EXERCISE GOAL: Write out the records below again, replacing every "pose:" with "view:" and leaving everything else as it is.

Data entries
┏━━
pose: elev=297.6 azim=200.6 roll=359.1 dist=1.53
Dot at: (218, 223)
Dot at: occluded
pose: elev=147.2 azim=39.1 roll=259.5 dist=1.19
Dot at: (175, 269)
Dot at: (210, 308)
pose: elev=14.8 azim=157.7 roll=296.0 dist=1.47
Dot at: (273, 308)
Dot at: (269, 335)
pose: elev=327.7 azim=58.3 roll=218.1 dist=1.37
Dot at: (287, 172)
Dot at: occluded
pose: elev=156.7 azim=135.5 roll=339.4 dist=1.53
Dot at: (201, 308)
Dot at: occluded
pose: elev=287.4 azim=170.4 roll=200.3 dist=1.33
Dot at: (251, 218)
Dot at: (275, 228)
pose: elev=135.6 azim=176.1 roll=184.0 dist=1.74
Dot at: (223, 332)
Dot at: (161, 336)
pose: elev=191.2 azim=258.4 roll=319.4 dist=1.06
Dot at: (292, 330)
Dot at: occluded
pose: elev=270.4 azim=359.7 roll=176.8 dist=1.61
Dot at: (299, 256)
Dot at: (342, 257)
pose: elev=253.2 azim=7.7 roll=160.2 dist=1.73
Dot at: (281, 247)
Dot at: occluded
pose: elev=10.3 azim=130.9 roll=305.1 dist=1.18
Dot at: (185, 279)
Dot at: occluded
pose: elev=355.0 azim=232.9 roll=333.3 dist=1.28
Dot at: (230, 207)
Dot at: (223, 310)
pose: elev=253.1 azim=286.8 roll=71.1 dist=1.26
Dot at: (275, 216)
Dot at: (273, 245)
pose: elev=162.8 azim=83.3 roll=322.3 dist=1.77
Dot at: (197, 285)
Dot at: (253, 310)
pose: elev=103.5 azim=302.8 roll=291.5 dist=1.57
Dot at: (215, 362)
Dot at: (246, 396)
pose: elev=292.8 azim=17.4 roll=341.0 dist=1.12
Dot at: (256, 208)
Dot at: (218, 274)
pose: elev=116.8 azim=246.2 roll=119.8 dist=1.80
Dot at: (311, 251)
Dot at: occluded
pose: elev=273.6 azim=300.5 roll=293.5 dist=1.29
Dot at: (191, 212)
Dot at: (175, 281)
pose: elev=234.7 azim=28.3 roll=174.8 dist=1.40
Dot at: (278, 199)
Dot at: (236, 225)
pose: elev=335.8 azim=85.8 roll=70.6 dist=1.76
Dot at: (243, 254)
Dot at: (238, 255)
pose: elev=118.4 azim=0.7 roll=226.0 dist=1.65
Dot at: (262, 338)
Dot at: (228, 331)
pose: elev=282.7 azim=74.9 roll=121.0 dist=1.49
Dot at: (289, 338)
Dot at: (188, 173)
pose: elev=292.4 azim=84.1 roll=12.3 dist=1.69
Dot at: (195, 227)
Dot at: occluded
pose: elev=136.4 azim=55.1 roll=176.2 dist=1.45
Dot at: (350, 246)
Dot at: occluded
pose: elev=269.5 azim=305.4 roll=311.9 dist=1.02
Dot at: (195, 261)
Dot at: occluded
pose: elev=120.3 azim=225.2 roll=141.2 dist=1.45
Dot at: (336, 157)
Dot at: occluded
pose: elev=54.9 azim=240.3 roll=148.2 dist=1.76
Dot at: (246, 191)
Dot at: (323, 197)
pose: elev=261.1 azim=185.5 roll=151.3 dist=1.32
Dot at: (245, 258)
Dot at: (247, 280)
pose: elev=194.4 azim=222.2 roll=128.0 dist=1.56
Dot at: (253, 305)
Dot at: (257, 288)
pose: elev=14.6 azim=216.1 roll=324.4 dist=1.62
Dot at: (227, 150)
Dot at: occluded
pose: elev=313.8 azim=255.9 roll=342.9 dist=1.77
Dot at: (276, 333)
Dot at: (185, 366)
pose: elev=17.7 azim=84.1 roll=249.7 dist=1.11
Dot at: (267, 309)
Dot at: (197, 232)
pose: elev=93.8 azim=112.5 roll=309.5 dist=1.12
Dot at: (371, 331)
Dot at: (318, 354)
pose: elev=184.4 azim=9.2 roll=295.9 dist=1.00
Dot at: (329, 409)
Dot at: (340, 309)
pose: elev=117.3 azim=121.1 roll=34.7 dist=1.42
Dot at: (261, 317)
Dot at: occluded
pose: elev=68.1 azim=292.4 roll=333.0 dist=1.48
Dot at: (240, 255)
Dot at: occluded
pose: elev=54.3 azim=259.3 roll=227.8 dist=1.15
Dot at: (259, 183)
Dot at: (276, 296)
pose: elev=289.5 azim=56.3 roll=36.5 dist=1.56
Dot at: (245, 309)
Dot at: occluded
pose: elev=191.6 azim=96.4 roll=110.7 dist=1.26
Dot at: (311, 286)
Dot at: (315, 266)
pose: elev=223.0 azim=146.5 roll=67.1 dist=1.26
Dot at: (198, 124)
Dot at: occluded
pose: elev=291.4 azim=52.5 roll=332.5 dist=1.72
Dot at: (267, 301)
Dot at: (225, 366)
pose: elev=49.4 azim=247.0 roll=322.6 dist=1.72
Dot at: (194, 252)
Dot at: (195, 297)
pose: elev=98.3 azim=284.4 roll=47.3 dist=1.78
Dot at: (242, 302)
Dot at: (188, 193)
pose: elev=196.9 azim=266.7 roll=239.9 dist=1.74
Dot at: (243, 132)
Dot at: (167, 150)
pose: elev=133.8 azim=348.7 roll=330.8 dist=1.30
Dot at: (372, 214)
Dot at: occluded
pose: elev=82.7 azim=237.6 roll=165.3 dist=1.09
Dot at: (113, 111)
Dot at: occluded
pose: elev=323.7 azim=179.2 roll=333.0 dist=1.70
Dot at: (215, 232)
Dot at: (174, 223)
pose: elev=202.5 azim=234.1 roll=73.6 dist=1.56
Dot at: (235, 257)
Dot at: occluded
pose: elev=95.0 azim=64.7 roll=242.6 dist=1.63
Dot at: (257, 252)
┗━━
RESULT:
view: elev=297.6 azim=200.6 roll=359.1 dist=1.53
Dot at: (218, 223)
Dot at: occluded
view: elev=147.2 azim=39.1 roll=259.5 dist=1.19
Dot at: (175, 269)
Dot at: (210, 308)
view: elev=14.8 azim=157.7 roll=296.0 dist=1.47
Dot at: (273, 308)
Dot at: (269, 335)
view: elev=327.7 azim=58.3 roll=218.1 dist=1.37
Dot at: (287, 172)
Dot at: occluded
view: elev=156.7 azim=135.5 roll=339.4 dist=1.53
Dot at: (201, 308)
Dot at: occluded
view: elev=287.4 azim=170.4 roll=200.3 dist=1.33
Dot at: (251, 218)
Dot at: (275, 228)
view: elev=135.6 azim=176.1 roll=184.0 dist=1.74
Dot at: (223, 332)
Dot at: (161, 336)
view: elev=191.2 azim=258.4 roll=319.4 dist=1.06
Dot at: (292, 330)
Dot at: occluded
view: elev=270.4 azim=359.7 roll=176.8 dist=1.61
Dot at: (299, 256)
Dot at: (342, 257)
view: elev=253.2 azim=7.7 roll=160.2 dist=1.73
Dot at: (281, 247)
Dot at: occluded
view: elev=10.3 azim=130.9 roll=305.1 dist=1.18
Dot at: (185, 279)
Dot at: occluded
view: elev=355.0 azim=232.9 roll=333.3 dist=1.28
Dot at: (230, 207)
Dot at: (223, 310)
view: elev=253.1 azim=286.8 roll=71.1 dist=1.26
Dot at: (275, 216)
Dot at: (273, 245)
view: elev=162.8 azim=83.3 roll=322.3 dist=1.77
Dot at: (197, 285)
Dot at: (253, 310)
view: elev=103.5 azim=302.8 roll=291.5 dist=1.57
Dot at: (215, 362)
Dot at: (246, 396)
view: elev=292.8 azim=17.4 roll=341.0 dist=1.12
Dot at: (256, 208)
Dot at: (218, 274)
view: elev=116.8 azim=246.2 roll=119.8 dist=1.80
Dot at: (311, 251)
Dot at: occluded
view: elev=273.6 azim=300.5 roll=293.5 dist=1.29
Dot at: (191, 212)
Dot at: (175, 281)
view: elev=234.7 azim=28.3 roll=174.8 dist=1.40
Dot at: (278, 199)
Dot at: (236, 225)
view: elev=335.8 azim=85.8 roll=70.6 dist=1.76
Dot at: (243, 254)
Dot at: (238, 255)
view: elev=118.4 azim=0.7 roll=226.0 dist=1.65
Dot at: (262, 338)
Dot at: (228, 331)
view: elev=282.7 azim=74.9 roll=121.0 dist=1.49
Dot at: (289, 338)
Dot at: (188, 173)
view: elev=292.4 azim=84.1 roll=12.3 dist=1.69
Dot at: (195, 227)
Dot at: occluded
view: elev=136.4 azim=55.1 roll=176.2 dist=1.45
Dot at: (350, 246)
Dot at: occluded
view: elev=269.5 azim=305.4 roll=311.9 dist=1.02
Dot at: (195, 261)
Dot at: occluded
view: elev=120.3 azim=225.2 roll=141.2 dist=1.45
Dot at: (336, 157)
Dot at: occluded
view: elev=54.9 azim=240.3 roll=148.2 dist=1.76
Dot at: (246, 191)
Dot at: (323, 197)
view: elev=261.1 azim=185.5 roll=151.3 dist=1.32
Dot at: (245, 258)
Dot at: (247, 280)
view: elev=194.4 azim=222.2 roll=128.0 dist=1.56
Dot at: (253, 305)
Dot at: (257, 288)
view: elev=14.6 azim=216.1 roll=324.4 dist=1.62
Dot at: (227, 150)
Dot at: occluded
view: elev=313.8 azim=255.9 roll=342.9 dist=1.77
Dot at: (276, 333)
Dot at: (185, 366)
view: elev=17.7 azim=84.1 roll=249.7 dist=1.11
Dot at: (267, 309)
Dot at: (197, 232)
view: elev=93.8 azim=112.5 roll=309.5 dist=1.12
Dot at: (371, 331)
Dot at: (318, 354)
view: elev=184.4 azim=9.2 roll=295.9 dist=1.00
Dot at: (329, 409)
Dot at: (340, 309)
view: elev=117.3 azim=121.1 roll=34.7 dist=1.42
Dot at: (261, 317)
Dot at: occluded
view: elev=68.1 azim=292.4 roll=333.0 dist=1.48
Dot at: (240, 255)
Dot at: occluded
view: elev=54.3 azim=259.3 roll=227.8 dist=1.15
Dot at: (259, 183)
Dot at: (276, 296)
view: elev=289.5 azim=56.3 roll=36.5 dist=1.56
Dot at: (245, 309)
Dot at: occluded
view: elev=191.6 azim=96.4 roll=110.7 dist=1.26
Dot at: (311, 286)
Dot at: (315, 266)
view: elev=223.0 azim=146.5 roll=67.1 dist=1.26
Dot at: (198, 124)
Dot at: occluded
view: elev=291.4 azim=52.5 roll=332.5 dist=1.72
Dot at: (267, 301)
Dot at: (225, 366)
view: elev=49.4 azim=247.0 roll=322.6 dist=1.72
Dot at: (194, 252)
Dot at: (195, 297)
view: elev=98.3 azim=284.4 roll=47.3 dist=1.78
Dot at: (242, 302)
Dot at: (188, 193)
view: elev=196.9 azim=266.7 roll=239.9 dist=1.74
Dot at: (243, 132)
Dot at: (167, 150)
view: elev=133.8 azim=348.7 roll=330.8 dist=1.30
Dot at: (372, 214)
Dot at: occluded
view: elev=82.7 azim=237.6 roll=165.3 dist=1.09
Dot at: (113, 111)
Dot at: occluded
view: elev=323.7 azim=179.2 roll=333.0 dist=1.70
Dot at: (215, 232)
Dot at: (174, 223)
view: elev=202.5 azim=234.1 roll=73.6 dist=1.56
Dot at: (235, 257)
Dot at: occluded
view: elev=95.0 azim=64.7 roll=242.6 dist=1.63
Dot at: (257, 252)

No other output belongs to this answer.